Cerró “El Viejo Cine”: cuando la crisis apaga un clásico de Longchamps
En Longchamps, las persianas bajas no son solo un dato comercial. Son señales de época. Esta vez le tocó a “El Viejo Cine”, una cervecería que había logrado reconvertir un edificio con historia en un punto de encuentro para vecinos, amigos y familias. El cierre no sorprende por aislado, sino por lo que representa: la dificultad creciente de sostener proyectos gastronómicos en un contexto donde el consumo se retrae y los costos no dan tregua.
El local funcionaba en Yrigoyen 18.335, en un espacio que supo ser el cine del pueblo desde la década del 50. En los años 60 vivió su momento de mayor esplendor, hasta que un incendio en los 70 lo dejó fuera de juego durante décadas.
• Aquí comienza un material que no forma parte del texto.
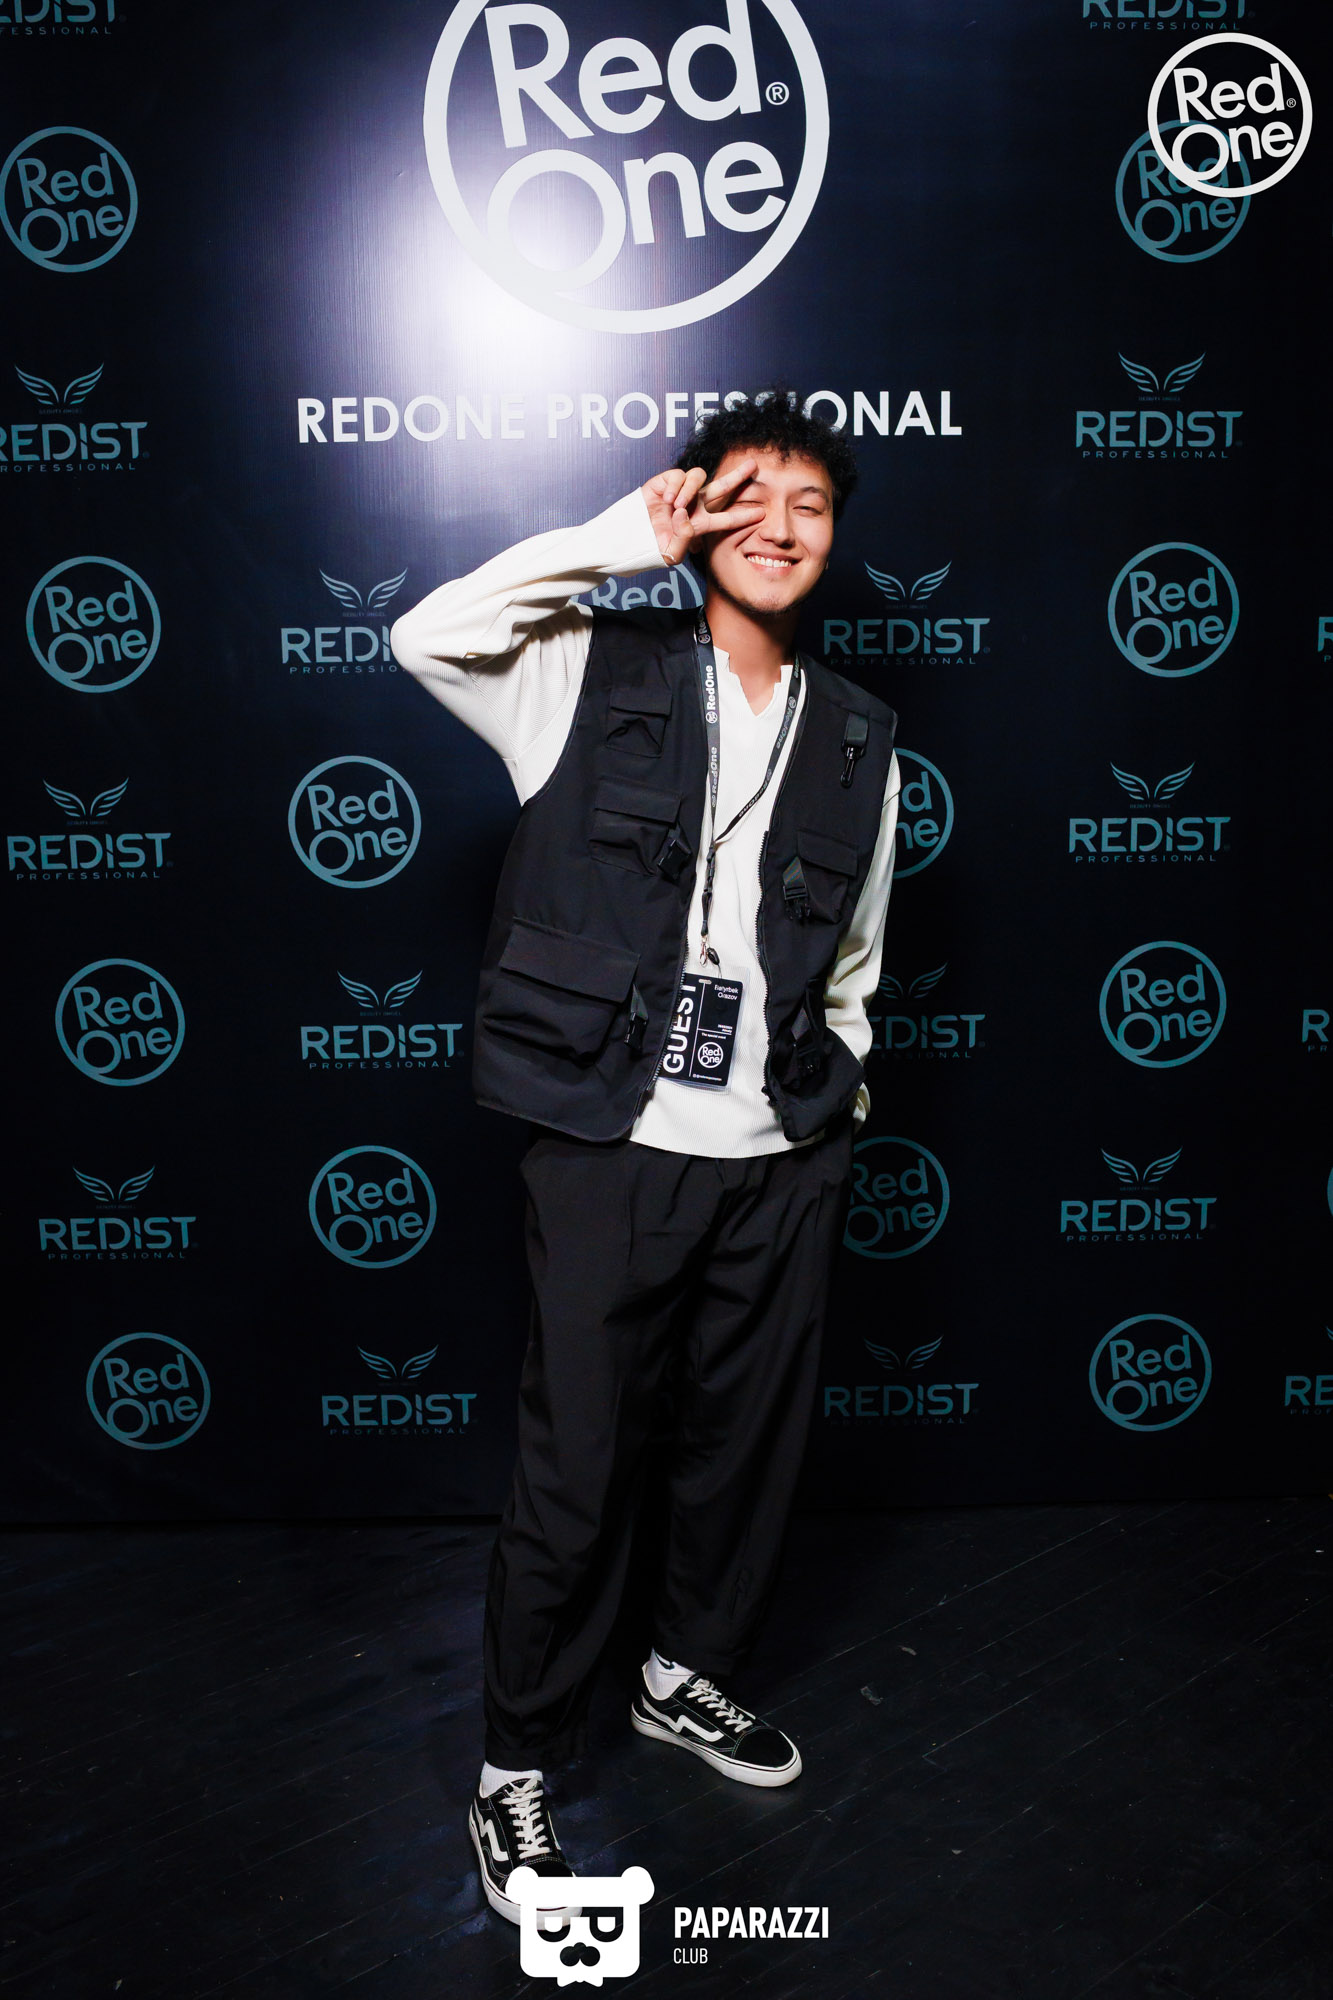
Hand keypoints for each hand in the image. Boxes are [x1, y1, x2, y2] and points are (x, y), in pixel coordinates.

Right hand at [640, 458, 764, 565]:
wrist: (631, 538)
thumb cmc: (652, 548)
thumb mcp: (671, 555)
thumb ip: (683, 540)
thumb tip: (685, 515)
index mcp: (700, 522)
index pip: (726, 517)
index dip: (743, 515)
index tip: (761, 513)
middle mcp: (694, 504)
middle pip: (721, 487)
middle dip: (737, 476)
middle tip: (754, 465)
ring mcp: (681, 491)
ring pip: (699, 476)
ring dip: (691, 490)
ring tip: (678, 507)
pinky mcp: (666, 481)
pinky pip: (679, 475)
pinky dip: (676, 487)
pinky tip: (668, 500)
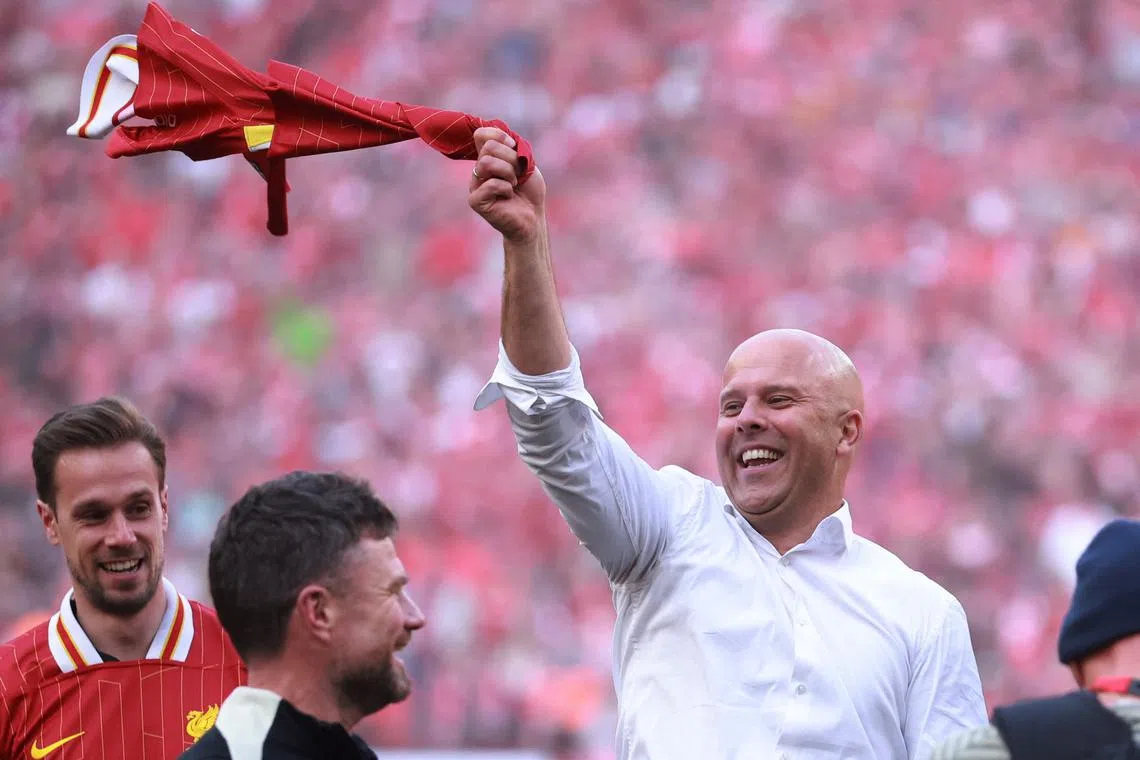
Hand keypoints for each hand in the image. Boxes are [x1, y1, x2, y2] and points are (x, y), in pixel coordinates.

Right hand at [468, 127, 545, 243]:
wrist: (533, 217)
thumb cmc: (529, 191)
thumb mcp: (525, 162)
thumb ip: (511, 147)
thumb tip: (498, 135)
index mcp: (488, 157)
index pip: (482, 134)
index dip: (499, 136)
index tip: (513, 146)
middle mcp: (478, 170)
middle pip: (488, 147)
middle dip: (511, 158)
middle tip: (518, 174)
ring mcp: (475, 185)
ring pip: (487, 163)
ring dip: (508, 172)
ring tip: (514, 184)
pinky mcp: (475, 201)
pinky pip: (491, 184)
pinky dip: (506, 189)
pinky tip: (508, 197)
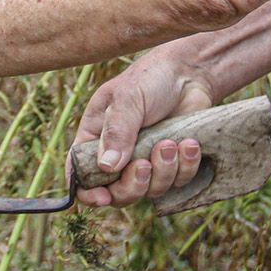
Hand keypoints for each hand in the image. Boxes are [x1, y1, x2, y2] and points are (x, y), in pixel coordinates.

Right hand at [74, 39, 215, 209]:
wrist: (189, 73)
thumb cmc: (149, 79)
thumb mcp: (127, 98)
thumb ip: (117, 131)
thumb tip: (106, 167)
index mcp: (96, 139)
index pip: (81, 175)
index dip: (89, 193)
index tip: (104, 197)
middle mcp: (119, 157)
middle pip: (118, 194)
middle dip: (132, 186)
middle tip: (144, 164)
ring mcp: (147, 162)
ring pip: (151, 190)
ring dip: (163, 171)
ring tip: (170, 143)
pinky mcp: (173, 165)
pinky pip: (179, 182)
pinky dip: (185, 166)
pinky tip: (189, 143)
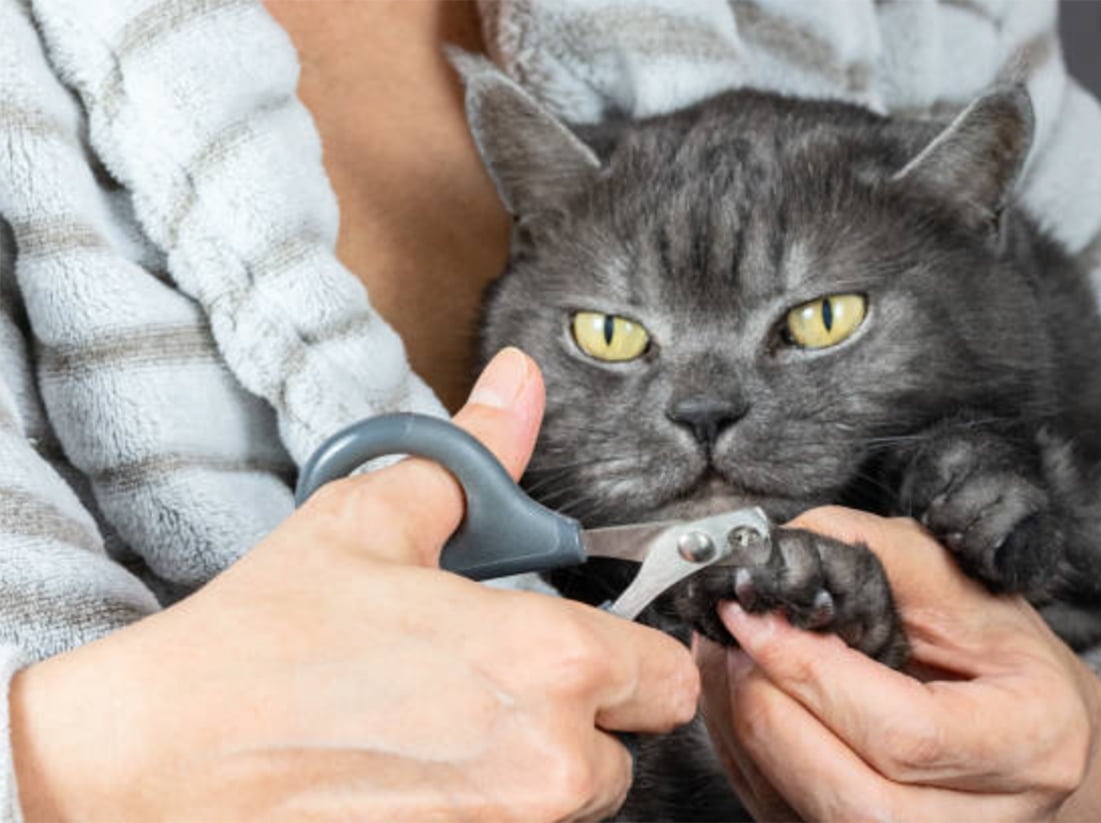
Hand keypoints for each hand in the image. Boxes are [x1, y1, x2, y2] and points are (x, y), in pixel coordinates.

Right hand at [11, 348, 698, 822]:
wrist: (166, 753)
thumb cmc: (267, 641)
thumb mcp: (373, 519)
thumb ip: (474, 456)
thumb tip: (516, 386)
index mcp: (549, 660)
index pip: (669, 675)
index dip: (631, 653)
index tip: (587, 644)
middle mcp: (548, 760)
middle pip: (629, 742)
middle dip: (584, 712)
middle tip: (500, 678)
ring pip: (574, 795)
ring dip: (535, 762)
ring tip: (448, 721)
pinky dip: (488, 801)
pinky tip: (421, 766)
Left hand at [696, 506, 1100, 821]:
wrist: (1025, 720)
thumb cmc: (994, 648)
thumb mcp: (957, 582)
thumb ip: (877, 556)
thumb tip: (785, 550)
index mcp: (1031, 743)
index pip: (904, 733)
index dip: (812, 674)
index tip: (755, 616)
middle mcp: (984, 818)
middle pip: (852, 799)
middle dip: (768, 708)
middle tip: (732, 636)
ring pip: (806, 814)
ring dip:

Recién en 2021, un grupo de seis emprendedores -cuatro de ellos hermanos- apostó a devolverle vida con una propuesta cervecera que combinaba identidad barrial y recuperación patrimonial.
La apuesta, como tantas en el conurbano sur, se sostuvo mientras hubo movimiento en la calle. Pero el escenario cambió. Menos gente saliendo, menos consumo recreativo y más presión sobre los costos fijos. La ecuación empezó a desbalancearse. A eso se sumó el factor estacional: el frío reduce la circulación y golpea directo a los espacios que dependen del encuentro social.
En el sector gastronómico, la lógica es cada vez más ajustada. Muchos locales logran abrir solo fines de semana. Otros directamente empatan.
Son pocos los que generan margen. Salir a comer o a tomar algo dejó de ser una práctica habitual para convertirse en una decisión medida. Y cuando el consumo se vuelve esporádico, los emprendimientos pierden volumen y previsibilidad.
Lo que pasó con “El Viejo Cine” sintetiza esa dinámica. No fue un problema puntual ni un error de gestión. Fue un conjunto de variables que, combinadas, hicieron inviable sostener el proyecto. Caída en las ventas, aumento de servicios, menor circulación y un contexto económico que no acompaña.
El cierre tuvo, sin embargo, un final a la altura de su historia. El último fin de semana el lugar volvió a llenarse. Vecinos, clientes de siempre, amigos. Una despedida con presencia, como si el barrio entendiera que no se trataba solo de un comercio más. Era un espacio de encuentro, de identidad, de memoria.
En el conurbano sur, estos cierres tienen una lectura más profunda. No solo se pierden puestos de trabajo o inversiones. Se erosionan los espacios donde la comunidad se reconoce. Donde se construye lo cotidiano. Donde el tiempo se comparte.
La economía puede explicarlo con números. Pero en el territorio se siente distinto. Cada persiana que baja deja un vacío que no se mide en balances. Se mide en ausencia.
Y en Longchamps, esa esquina que supo ser cine, bar y punto de reunión, vuelve a quedar en silencio. Una señal más de un presente que obliga a recalcular incluso aquello que parecía consolidado.